Bovine Johnes Elisa testing is most often conducted for the Johnes Disease Market Assurance Program, export testing and for the diagnosis of the disease. For regulatory requirements an initial positive test is followed up by a repeat Elisa and a definitive cultural technique to establish if the animal is actually infected (culture positive - true Elisa positive) or not infected (culture negative - false Elisa positive).
Problems arise during this repeat tests where a previously positive Elisa reaction is not confirmed or previous positive test result is confirmed with a different numerical value. In addition questions often asked about the reasons of false positive reactions. The following paragraphs briefly summarise some of this issues.
We use the Institute Pourquier commercial Elisa kit (IP-Elisa kit), which was introduced after extensive in-house evaluation in early 2006. One advantage of this kit is that it gives quantitative results comparing to other kits with report only positive or negative test results.
This quantitation can be quite useful analysing background reactions when titres cluster around the cut of point,e.g. previously marginally positive/inconclusive test result turns out to be negative on retest, but still close to the negative cut of point, indicating some acceptable numerical variations in Elisa test results.
Reactions measured in optical densities (OD) and results expressed as percentages of the sample/positive control ratio according to the formula;
OD sample - negative control
SP Ratio % = ------------------------------------------------------ X 100
OD positive control - negative control
As there are multiple steps and dilutions, additions, incubations and washes, room temperature variations effecting enzyme activities, minor changes in optical densities are to be expected, therefore repeat testing will not yield identical results. The time interval in follow up testing is an other variable since the concentration of circulating IgG antibody is dynamic.
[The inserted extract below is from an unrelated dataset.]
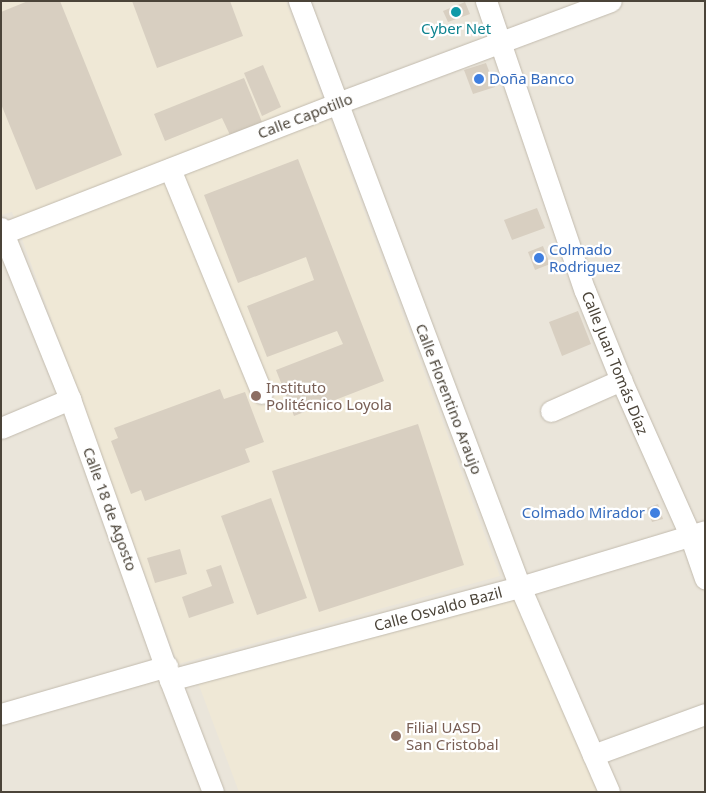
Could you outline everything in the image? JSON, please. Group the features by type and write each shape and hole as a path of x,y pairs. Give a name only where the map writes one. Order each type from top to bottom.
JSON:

As a protein it is rapidly catabolised by normal processes: it has a finite half life of approximately 30 days in humans and so probably similar in cattle and is replenished in an ongoing manner as fresh secretion by active plasma cells. Other minor factors responsible for the variations of the numerical expression of the ELISA values includes - variations in antigen binding to plates, sample collection, transport storage, haemolysis and so on.
The IP Elisa is designed to detect circulating IgG antibodies by capturing them with antigen prepared from Mycobacterium avium paratuberculosis (MAP). Unfortunately, there are other environmental organisms which share similar or overlapping antigenic make up to MAP including soil saprophytic mycobacteria or other ‘related bacteria’ in the environment like Coryne/Nocardia/Actinomyces spp. these organisms could sensitize certain animals and sera collected from those will react in the IP Elisa.
The saprophytic or ‘related organisms’ tend to be more prevalent in certain geographic areas (usually more hot and humid) and may explain the fact that specificity of the IP Elisa declines when heading from the southern part of Australia to the north. For example the reported specificity of the IP ELISA in South West Australia is 99.8% while the northern part of the state drops to 97.4%.
Since S (sheep) or C (cattle) MAP strains are antigenically identical the IP-Elisa cannot differentiate between the two strains.